Start of Given information

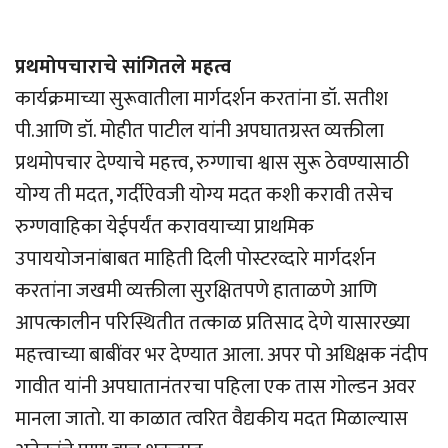
प्रथमोपचाराचे सांगितले महत्व
कार्यक्रमाच्या सुरूवातीला मार्गदर्शन करतांना डॉ. सतीश
पी.आणि डॉ. मोहीत पाटील यांनी अपघातग्रस्त व्यक्तीला
प्रथमोपचार देण्याचे महत्त्व, रुग्णाचा श्वास सुरू ठेवण्यासाठी
योग्य ती मदत, गर्दीऐवजी योग्य मदत कशी करावी तसेच
रुग्णवाहिका येईपर्यंत करावयाच्या प्राथमिक
उपाययोजनांबाबत माहिती दिली पोस्टरव्दारे मार्गदर्शन
करतांना जखमी व्यक्तीला सुरक्षितपणे हाताळणे आणि
आपत्कालीन परिस्थितीत तत्काळ प्रतिसाद देणे यासारख्या
महत्त्वाच्या बाबींवर भर देण्यात आला. अपर पो अधिक्षक नंदीप
गावीत यांनी अपघातानंतरचा पहिला एक तास गोल्डन अवर
मानला जातो. या काळात त्वरित वैद्यकीय मदत मिळाल्यास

End of Given information

Repeat, exactly and in full, each line from the start of the data to the line that contains "करतांना जखमी व्यक्तीला". Pictures do not go in.

प्रथमोपचाराचे सांगितले महत्व
कार्यक्रमाच्या सुरूवातीला मार्गदर्शन करतांना डॉ. सतीश
पी.आणि डॉ. मोहीत पाटील यांनी अपघातग्रस्त व्यक्तीला
प्रथमोपचार देण्याचे महत्त्व, रुग्णाचा श्वास सुरू ठेवण्यासाठी
योग्य ती मदत, गर्दीऐवजी योग्य मदत कशी करावी तसेच
रुग्णवाहिका येईपर्यंत करावयाच्या प्राथमिक
उपाययोजनांबाबत माहिती दिली पोस्टरव्दारे मार्गदर्शन
करतांना जखमी व्यक्तीला सुरक्षितपणे हाताळणे आणि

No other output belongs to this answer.